§ **What to do**:
Copy, exactly and without additions, every line in the records below from the one holding "X5906Y8858D02*" through the one holding "X6614Y6496D02*", both ends included.

§ **Data to examine**:
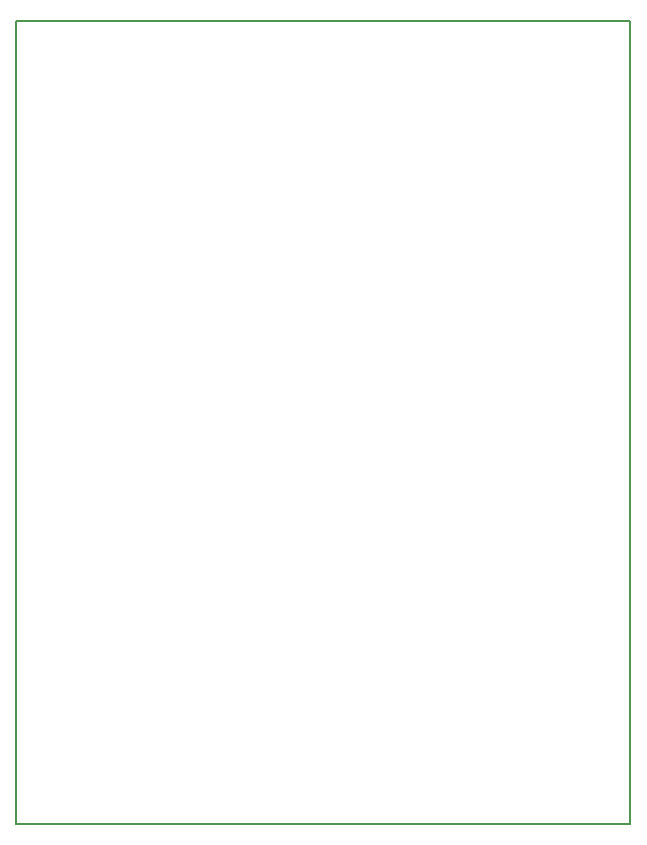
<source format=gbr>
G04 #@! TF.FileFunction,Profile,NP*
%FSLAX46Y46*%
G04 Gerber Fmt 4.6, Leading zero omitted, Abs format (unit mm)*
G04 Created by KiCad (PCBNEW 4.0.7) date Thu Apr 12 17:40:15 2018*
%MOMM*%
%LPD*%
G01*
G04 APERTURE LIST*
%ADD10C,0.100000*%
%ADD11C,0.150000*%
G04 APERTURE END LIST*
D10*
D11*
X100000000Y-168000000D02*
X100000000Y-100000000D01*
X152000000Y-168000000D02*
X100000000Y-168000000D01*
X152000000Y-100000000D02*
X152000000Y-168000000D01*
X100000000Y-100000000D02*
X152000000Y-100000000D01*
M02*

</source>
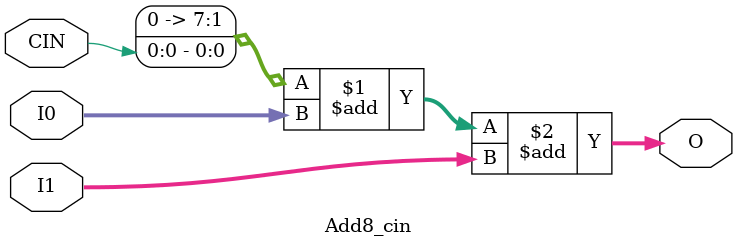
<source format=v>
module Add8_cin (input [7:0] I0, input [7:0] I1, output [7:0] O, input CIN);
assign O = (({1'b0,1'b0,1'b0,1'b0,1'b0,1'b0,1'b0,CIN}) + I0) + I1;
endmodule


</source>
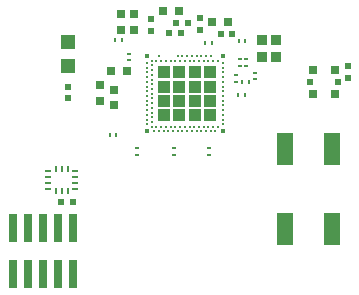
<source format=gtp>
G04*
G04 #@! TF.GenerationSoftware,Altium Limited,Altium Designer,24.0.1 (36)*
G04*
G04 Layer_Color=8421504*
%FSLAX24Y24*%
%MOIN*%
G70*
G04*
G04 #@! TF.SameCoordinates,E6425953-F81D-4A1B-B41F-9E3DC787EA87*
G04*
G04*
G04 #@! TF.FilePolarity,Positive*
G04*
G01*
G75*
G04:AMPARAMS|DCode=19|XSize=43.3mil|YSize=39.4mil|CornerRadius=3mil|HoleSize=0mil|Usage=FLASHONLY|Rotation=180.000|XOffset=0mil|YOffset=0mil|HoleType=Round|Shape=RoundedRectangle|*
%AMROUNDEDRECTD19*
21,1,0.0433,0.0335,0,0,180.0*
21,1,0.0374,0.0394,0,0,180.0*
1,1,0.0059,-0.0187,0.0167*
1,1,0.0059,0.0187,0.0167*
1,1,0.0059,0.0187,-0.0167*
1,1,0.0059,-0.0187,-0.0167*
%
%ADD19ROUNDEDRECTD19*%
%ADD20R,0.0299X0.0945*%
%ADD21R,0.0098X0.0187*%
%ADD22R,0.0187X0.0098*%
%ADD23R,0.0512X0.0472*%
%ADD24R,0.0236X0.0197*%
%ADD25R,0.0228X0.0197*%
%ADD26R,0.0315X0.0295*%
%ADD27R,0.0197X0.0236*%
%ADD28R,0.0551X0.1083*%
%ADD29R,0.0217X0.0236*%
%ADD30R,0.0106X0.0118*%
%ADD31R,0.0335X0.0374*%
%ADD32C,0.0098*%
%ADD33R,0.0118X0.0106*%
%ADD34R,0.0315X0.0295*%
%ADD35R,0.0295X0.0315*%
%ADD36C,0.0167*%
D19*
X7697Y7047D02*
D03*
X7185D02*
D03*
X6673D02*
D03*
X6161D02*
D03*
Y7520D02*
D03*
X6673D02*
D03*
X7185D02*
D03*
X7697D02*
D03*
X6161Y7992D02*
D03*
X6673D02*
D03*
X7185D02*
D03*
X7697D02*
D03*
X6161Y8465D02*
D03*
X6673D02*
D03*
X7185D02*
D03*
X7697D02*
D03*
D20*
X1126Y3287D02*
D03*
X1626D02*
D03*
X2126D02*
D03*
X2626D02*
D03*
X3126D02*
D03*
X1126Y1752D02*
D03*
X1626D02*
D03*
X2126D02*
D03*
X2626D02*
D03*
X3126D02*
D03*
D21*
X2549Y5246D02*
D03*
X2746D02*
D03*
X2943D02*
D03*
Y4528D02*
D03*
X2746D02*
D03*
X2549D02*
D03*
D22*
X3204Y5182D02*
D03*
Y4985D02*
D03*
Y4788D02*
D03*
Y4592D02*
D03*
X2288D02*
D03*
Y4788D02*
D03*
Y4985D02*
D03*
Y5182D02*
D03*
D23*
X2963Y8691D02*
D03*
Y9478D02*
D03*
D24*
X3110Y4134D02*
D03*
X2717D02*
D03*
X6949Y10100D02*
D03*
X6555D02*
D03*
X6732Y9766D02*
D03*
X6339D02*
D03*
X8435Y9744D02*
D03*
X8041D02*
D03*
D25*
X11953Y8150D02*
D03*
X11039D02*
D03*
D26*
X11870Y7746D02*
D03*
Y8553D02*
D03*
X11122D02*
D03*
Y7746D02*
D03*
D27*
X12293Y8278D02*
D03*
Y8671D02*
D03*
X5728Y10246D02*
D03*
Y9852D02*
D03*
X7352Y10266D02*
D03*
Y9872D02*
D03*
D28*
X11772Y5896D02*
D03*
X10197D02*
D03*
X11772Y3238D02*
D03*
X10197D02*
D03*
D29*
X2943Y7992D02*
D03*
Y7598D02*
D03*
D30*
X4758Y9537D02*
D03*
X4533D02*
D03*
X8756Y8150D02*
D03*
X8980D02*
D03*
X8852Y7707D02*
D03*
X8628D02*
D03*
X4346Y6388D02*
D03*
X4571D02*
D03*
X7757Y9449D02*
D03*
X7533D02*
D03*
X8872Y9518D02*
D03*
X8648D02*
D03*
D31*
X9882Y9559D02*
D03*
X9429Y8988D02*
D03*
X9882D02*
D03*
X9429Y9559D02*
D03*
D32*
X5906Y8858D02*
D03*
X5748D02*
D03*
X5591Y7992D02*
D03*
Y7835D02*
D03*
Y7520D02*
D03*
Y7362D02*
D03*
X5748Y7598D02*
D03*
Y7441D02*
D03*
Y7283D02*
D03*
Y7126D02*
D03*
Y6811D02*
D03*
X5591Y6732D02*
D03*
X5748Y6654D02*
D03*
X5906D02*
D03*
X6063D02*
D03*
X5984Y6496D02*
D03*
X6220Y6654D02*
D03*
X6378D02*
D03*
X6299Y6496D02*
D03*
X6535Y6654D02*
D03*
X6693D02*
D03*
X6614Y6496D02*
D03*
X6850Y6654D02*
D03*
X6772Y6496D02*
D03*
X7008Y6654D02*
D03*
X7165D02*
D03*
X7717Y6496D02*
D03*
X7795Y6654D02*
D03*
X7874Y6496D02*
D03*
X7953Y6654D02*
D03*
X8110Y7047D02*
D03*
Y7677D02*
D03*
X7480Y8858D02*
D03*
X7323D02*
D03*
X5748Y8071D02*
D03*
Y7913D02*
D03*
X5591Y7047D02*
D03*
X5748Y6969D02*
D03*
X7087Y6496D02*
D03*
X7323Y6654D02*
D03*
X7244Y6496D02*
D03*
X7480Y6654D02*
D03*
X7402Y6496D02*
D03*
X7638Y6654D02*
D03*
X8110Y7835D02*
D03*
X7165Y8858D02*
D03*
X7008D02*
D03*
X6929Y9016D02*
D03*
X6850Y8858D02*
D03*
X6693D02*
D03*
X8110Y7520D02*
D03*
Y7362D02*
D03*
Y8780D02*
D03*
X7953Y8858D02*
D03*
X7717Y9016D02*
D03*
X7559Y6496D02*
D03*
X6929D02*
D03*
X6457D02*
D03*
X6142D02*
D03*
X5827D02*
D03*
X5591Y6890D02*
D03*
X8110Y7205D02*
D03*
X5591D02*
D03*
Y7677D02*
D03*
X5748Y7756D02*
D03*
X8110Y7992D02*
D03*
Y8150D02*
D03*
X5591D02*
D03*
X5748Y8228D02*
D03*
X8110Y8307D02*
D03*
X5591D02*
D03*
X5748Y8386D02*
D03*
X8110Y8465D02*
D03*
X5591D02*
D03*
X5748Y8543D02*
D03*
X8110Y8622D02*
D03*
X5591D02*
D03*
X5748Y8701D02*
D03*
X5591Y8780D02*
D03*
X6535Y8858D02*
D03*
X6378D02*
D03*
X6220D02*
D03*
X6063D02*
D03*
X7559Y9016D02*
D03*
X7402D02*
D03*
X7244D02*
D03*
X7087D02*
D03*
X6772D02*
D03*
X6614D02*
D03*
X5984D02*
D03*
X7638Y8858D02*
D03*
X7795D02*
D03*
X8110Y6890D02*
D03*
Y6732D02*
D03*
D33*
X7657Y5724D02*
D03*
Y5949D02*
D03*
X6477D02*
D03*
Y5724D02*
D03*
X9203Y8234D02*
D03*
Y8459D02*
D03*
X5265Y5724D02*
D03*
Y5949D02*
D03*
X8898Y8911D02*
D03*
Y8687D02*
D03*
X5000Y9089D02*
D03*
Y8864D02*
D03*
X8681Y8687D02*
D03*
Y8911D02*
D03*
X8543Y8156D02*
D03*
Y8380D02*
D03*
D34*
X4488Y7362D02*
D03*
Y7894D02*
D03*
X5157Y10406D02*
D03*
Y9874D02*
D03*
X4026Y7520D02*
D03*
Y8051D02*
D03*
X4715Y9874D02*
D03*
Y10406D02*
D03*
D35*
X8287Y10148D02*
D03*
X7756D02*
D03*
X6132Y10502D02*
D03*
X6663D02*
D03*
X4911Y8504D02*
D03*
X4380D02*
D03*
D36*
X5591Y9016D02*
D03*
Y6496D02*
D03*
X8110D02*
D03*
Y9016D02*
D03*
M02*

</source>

§ **Answer to this exercise**:
X5906Y8858D02*
D03*
X5748D02*
D03*
X5591Y7992D02*
D03*
Y7835D02*
D03*
Y7520D02*
D03*
Y7362D02*
D03*
X5748Y7598D02*
D03*
Y7441D02*
D03*
Y7283D02*
D03*
Y7126D02*
D03*
Y6811D02*
D03*
X5591Y6732D02*
D03*
X5748Y6654D02*
D03*
X5906D02*
D03*
X6063D02*
D03*
X5984Y6496D02*
D03*
X6220Y6654D02*
D03*
X6378D02*
D03*
X6299Y6496D02*
D03*
X6535Y6654D02*
D03*
X6693D02*
D03*
X6614Y6496D02*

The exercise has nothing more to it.